■ Kommentar: Fehlende Solidarität Deserteure, nicht nur Bomben schwächen Milosevic
Desertion ist in Deutschland ein heikles Thema. Das hat die Debatte um die Wehrmachtsdeserteure gezeigt. 50 Jahre hat es gedauert, bis diese Männer rehabilitiert wurden, bis sich die Erkenntnis durchsetzen ließ, daß sie keine Kameradenschweine waren, sondern eine Form des politischen Widerstandes leisteten.
Jetzt scheint es, als schrecke die Bundesregierung immer noch vor dem Thema zurück. Nur so läßt sich ihr Schweigen zu den Kriegsdienstverweigerern und Deserteuren der jugoslawischen Armee erklären. Obwohl Verteidigungsminister Scharping nicht müde wird, die Greuel im Kosovo zu schildern und Miloevic als Kriegsverbrecher anzuprangern, erwähnt er die Deserteure stets nur am Rande.
Die Bundesregierung hätte jetzt die Möglichkeit, ein politisches Signal zu setzen. Mit einer Änderung des Asylrechts könnte sie in der Europäischen Union eine Vorreiterrolle übernehmen. Deutschland brauchte sich dazu nur dem Europäischen Parlament anzuschließen, das 1993 die Unterstützung für Kriegsdienstverweigerer und Deserteure aus Jugoslawien forderte. Das ließe sich auf alle Armeen von Diktaturen ausdehnen.

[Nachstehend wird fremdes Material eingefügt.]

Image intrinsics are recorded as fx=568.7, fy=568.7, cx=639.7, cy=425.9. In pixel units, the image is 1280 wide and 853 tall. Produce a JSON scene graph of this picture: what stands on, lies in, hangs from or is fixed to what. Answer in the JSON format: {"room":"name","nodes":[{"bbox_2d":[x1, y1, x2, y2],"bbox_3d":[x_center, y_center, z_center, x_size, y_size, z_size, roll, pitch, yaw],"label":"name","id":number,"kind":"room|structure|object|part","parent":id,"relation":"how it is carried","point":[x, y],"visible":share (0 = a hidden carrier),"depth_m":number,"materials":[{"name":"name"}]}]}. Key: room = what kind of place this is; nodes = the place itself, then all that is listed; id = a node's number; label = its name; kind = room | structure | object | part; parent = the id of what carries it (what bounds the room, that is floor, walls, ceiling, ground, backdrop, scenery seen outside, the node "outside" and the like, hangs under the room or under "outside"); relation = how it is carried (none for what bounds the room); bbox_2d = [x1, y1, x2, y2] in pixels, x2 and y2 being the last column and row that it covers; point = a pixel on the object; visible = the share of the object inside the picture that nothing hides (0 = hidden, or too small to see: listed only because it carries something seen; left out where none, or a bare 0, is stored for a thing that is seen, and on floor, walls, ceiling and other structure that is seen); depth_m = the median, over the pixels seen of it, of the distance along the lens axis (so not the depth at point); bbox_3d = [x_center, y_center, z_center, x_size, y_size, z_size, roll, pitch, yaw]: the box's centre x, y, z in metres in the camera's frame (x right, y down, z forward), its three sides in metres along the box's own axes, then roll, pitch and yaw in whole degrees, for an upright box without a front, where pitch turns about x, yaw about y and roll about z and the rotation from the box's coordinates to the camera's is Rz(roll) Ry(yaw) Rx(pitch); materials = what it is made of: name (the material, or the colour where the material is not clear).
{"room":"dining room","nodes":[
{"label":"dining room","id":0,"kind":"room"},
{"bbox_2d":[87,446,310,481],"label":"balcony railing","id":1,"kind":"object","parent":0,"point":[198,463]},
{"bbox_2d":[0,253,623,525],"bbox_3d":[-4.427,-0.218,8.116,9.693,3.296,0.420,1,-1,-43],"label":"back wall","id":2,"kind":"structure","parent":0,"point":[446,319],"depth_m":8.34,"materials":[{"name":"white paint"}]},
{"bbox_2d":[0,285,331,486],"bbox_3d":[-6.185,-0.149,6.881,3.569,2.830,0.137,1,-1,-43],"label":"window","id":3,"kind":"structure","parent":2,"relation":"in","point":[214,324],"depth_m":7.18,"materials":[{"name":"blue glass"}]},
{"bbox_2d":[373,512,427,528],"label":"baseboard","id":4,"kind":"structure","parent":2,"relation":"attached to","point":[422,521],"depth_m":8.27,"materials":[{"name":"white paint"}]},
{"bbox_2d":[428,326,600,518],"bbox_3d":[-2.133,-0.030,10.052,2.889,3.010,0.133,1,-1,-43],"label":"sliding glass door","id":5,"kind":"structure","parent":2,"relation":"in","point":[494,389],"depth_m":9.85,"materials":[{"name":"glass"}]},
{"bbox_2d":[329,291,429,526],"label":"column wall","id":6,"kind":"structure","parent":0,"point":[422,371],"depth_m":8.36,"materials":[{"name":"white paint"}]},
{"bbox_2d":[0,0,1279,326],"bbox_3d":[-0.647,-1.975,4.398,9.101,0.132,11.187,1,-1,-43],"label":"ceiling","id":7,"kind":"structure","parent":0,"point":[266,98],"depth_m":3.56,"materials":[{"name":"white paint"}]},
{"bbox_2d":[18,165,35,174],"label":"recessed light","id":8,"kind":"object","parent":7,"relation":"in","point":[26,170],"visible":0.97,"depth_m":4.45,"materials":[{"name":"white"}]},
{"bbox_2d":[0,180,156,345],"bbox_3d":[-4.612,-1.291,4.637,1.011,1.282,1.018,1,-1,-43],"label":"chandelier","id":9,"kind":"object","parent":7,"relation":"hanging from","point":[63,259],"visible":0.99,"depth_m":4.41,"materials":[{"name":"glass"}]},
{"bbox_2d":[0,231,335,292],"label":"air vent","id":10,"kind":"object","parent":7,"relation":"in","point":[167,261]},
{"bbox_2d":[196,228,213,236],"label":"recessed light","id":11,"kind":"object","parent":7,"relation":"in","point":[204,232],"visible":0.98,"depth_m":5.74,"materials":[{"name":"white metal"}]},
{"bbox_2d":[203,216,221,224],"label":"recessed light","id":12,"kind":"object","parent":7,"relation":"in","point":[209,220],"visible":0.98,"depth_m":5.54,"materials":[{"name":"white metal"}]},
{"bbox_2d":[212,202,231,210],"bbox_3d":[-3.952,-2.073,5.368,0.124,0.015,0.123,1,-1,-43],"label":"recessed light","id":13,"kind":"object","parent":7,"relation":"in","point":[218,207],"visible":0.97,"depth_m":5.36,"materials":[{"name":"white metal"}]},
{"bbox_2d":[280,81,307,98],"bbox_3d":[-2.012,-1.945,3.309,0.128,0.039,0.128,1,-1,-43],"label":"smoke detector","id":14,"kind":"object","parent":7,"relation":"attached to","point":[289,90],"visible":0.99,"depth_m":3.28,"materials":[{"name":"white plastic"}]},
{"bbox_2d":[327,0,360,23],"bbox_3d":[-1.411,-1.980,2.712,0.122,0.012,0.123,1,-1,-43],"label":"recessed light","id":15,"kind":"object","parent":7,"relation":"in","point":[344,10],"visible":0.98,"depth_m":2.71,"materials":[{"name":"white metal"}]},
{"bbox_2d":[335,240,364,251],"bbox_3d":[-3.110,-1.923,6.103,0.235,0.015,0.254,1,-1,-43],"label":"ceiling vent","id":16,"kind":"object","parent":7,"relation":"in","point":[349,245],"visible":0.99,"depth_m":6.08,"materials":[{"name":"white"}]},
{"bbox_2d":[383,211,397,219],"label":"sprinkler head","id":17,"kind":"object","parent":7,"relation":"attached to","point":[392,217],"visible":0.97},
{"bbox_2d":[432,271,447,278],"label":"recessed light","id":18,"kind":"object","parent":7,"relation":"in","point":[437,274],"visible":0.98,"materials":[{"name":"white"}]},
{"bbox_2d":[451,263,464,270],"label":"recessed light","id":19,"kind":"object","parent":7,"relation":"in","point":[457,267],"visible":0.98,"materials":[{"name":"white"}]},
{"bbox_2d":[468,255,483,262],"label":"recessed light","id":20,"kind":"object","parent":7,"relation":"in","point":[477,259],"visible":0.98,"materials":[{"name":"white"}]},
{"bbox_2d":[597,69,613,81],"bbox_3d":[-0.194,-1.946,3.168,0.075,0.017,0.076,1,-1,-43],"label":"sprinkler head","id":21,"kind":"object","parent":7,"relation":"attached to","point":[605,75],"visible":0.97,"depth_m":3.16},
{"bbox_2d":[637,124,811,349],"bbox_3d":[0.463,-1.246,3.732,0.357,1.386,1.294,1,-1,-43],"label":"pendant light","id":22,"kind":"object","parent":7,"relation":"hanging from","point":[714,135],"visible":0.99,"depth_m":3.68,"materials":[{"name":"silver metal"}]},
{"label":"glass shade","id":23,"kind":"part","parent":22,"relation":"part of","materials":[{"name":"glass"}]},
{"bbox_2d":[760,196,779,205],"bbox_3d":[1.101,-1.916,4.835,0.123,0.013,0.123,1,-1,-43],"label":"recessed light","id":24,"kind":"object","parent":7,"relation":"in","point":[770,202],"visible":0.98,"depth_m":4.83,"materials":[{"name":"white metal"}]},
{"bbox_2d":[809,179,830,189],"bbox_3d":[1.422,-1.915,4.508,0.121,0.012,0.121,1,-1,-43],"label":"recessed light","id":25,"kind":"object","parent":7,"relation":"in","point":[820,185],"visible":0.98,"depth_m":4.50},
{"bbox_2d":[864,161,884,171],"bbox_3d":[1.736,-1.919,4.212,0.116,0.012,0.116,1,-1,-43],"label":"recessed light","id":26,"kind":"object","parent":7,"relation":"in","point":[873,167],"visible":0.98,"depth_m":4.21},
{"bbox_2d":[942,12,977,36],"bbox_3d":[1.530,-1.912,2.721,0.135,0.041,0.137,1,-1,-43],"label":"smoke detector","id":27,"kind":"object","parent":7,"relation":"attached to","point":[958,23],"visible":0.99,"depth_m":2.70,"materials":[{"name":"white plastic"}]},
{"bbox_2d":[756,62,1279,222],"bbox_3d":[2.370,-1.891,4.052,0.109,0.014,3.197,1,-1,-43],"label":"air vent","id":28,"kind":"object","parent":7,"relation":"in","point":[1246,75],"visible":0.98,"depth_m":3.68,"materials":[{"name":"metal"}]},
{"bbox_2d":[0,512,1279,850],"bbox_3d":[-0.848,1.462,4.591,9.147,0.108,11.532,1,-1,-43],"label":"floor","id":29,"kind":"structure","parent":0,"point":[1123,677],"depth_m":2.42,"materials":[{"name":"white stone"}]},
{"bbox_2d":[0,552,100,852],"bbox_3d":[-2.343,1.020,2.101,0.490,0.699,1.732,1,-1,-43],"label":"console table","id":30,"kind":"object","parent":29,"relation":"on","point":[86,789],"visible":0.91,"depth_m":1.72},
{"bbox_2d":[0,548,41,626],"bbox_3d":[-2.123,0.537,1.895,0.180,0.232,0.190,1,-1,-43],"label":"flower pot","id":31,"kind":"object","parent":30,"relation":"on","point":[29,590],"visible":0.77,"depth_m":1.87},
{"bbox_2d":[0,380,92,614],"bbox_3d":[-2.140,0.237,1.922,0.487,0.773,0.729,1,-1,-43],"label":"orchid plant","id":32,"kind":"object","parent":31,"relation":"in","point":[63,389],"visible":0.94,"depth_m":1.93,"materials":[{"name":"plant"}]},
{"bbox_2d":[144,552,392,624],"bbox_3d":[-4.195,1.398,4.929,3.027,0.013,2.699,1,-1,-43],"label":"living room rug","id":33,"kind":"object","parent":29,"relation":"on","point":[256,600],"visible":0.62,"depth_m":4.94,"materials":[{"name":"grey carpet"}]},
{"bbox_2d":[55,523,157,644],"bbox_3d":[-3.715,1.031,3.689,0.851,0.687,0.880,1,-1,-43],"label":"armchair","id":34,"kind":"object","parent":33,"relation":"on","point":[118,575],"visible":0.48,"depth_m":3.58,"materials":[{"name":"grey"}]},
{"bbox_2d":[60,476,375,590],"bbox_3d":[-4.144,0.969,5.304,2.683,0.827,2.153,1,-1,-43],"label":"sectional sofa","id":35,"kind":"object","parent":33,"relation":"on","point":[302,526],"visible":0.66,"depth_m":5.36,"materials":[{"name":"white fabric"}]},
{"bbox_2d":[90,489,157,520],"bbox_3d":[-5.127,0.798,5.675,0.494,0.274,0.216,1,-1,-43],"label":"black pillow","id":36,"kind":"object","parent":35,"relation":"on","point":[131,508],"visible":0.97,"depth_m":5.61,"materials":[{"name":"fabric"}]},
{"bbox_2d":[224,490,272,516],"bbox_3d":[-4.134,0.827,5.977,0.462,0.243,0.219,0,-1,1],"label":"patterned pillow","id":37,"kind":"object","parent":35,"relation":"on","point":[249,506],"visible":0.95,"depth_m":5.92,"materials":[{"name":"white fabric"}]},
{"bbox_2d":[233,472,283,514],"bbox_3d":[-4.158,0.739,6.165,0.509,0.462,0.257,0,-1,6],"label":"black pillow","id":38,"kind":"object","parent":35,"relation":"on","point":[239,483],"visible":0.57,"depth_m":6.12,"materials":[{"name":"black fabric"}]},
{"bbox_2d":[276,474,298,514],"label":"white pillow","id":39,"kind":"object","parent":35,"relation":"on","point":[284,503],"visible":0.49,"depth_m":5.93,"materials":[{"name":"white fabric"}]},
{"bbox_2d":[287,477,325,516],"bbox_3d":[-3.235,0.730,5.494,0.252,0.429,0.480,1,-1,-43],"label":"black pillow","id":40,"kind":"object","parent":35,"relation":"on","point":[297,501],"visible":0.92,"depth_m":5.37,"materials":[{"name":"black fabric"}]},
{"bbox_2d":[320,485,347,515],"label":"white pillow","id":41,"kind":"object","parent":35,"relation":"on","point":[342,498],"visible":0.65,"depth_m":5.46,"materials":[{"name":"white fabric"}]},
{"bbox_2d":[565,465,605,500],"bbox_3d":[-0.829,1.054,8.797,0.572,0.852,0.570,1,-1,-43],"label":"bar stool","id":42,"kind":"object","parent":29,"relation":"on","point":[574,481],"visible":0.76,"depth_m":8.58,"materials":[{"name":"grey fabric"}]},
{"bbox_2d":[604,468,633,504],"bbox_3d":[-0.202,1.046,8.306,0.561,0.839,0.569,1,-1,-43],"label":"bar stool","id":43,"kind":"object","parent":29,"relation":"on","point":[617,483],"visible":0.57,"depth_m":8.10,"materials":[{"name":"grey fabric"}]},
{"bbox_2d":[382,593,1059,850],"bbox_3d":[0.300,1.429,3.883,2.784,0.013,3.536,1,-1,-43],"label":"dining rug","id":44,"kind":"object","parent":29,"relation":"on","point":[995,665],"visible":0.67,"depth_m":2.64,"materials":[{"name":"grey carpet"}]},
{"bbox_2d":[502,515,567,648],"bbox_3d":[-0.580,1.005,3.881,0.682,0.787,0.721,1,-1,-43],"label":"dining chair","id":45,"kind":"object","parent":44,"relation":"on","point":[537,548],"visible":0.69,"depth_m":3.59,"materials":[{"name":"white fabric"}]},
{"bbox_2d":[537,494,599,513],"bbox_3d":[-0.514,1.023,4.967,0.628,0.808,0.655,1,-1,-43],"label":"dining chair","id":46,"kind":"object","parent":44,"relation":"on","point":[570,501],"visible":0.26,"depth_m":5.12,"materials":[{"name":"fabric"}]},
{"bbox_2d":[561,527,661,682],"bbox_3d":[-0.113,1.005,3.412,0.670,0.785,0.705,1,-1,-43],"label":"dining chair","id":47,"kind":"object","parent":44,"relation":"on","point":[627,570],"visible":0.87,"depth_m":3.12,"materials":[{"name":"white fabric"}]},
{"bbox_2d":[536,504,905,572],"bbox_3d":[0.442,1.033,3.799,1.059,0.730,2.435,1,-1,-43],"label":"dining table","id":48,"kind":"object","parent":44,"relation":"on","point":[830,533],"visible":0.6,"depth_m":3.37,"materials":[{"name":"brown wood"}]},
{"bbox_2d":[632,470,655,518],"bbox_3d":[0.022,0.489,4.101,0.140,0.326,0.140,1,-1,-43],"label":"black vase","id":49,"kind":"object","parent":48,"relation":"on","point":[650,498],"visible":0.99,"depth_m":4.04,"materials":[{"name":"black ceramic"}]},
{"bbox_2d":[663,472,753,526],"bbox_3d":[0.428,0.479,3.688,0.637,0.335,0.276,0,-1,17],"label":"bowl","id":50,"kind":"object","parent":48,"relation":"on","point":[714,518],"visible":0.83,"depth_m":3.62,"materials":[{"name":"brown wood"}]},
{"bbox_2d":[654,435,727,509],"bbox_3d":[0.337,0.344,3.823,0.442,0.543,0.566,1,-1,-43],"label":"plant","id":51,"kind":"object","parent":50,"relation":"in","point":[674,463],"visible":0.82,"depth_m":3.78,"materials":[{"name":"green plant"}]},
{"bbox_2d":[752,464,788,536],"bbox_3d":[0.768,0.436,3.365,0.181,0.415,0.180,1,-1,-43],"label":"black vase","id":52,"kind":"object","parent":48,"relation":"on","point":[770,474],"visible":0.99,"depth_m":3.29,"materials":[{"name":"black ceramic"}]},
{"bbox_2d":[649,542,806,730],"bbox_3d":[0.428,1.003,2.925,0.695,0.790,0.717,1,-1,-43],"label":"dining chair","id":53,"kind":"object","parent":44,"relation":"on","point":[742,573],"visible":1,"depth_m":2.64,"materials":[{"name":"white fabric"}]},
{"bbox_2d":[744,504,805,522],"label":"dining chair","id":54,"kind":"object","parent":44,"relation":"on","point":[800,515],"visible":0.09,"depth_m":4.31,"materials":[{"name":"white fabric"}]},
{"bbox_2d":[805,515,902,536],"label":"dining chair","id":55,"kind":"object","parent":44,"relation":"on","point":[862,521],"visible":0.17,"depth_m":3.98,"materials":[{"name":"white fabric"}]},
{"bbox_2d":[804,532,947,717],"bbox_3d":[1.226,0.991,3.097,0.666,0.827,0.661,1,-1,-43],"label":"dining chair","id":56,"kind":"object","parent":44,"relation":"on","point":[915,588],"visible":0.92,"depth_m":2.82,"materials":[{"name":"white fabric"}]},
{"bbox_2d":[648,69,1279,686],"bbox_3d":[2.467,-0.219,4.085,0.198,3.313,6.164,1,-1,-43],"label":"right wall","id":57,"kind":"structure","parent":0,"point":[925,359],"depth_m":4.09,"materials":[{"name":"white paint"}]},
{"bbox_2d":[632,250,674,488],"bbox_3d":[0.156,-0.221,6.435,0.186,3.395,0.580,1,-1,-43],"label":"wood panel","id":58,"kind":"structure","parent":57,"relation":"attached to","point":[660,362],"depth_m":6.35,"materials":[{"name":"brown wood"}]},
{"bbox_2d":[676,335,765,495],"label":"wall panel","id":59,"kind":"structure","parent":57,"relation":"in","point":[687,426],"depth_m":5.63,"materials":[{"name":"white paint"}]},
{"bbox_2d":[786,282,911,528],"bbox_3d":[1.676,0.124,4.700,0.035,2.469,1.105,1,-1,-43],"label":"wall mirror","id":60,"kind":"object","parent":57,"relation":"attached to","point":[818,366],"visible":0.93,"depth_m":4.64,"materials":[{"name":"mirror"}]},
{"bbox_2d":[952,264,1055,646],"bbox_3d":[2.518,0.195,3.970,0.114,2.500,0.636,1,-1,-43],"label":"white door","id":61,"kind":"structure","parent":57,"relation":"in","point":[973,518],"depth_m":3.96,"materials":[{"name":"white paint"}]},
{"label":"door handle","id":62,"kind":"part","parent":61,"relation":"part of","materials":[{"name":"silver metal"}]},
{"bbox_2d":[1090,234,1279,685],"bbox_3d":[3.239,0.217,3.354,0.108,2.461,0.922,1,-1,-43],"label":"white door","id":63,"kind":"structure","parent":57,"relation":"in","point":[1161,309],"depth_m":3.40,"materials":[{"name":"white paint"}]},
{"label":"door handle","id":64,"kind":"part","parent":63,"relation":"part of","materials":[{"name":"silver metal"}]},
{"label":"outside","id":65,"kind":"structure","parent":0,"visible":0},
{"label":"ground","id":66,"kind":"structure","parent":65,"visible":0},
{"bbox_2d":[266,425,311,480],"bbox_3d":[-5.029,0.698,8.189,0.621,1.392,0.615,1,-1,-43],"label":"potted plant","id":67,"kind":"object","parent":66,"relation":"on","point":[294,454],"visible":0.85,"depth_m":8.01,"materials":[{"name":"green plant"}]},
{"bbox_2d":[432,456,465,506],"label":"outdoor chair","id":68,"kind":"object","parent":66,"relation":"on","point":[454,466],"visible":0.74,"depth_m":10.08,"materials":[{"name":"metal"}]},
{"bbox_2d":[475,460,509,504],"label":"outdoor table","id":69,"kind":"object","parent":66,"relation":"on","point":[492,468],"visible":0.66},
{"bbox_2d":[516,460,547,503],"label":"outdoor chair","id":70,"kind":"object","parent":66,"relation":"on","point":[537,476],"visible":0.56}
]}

Statt dessen zieht sich die Bundesregierung mit juristischer Finesse aus der Affäre. Weil seit Beginn des Kosovo-Krieges ohnehin keine Asylanträge von Jugoslawen bearbeitet werden, sieht sich Innenminister Schily nicht zum Handeln gezwungen. Juristische Tricks sind keine Politik. Es geht um das Grundrecht auf Gewissensfreiheit. Wer die Verbrechen der serbischen Armee nicht mitmachen will, muß die Möglichkeit haben, den Kriegsdienst zu verweigern. Jugoslawische Soldaten haben diese Wahl nicht mehr. Deshalb müssen sie in anderen Ländern Zuflucht finden können. Ohne Angst zu haben, nach kurzer Zeit wieder abgeschoben zu werden. Die Kriegsgerichte in Jugoslawien haben noch keine Urteile gefällt. Für die Betroffenen ist es daher schwer, eine Verfolgung nach geltendem Asylrecht nachzuweisen.
Das darf jedoch nicht zur Folge haben, daß die Bundesregierung so lange wartet, bis das erste Todesurteil gegen einen Deserteur vollstreckt ist. Je mehr Soldaten die Armee verlassen und je weniger Männer eingezogen werden können, desto schwächer wird die jugoslawische Kampfkraft – und damit Miloevic.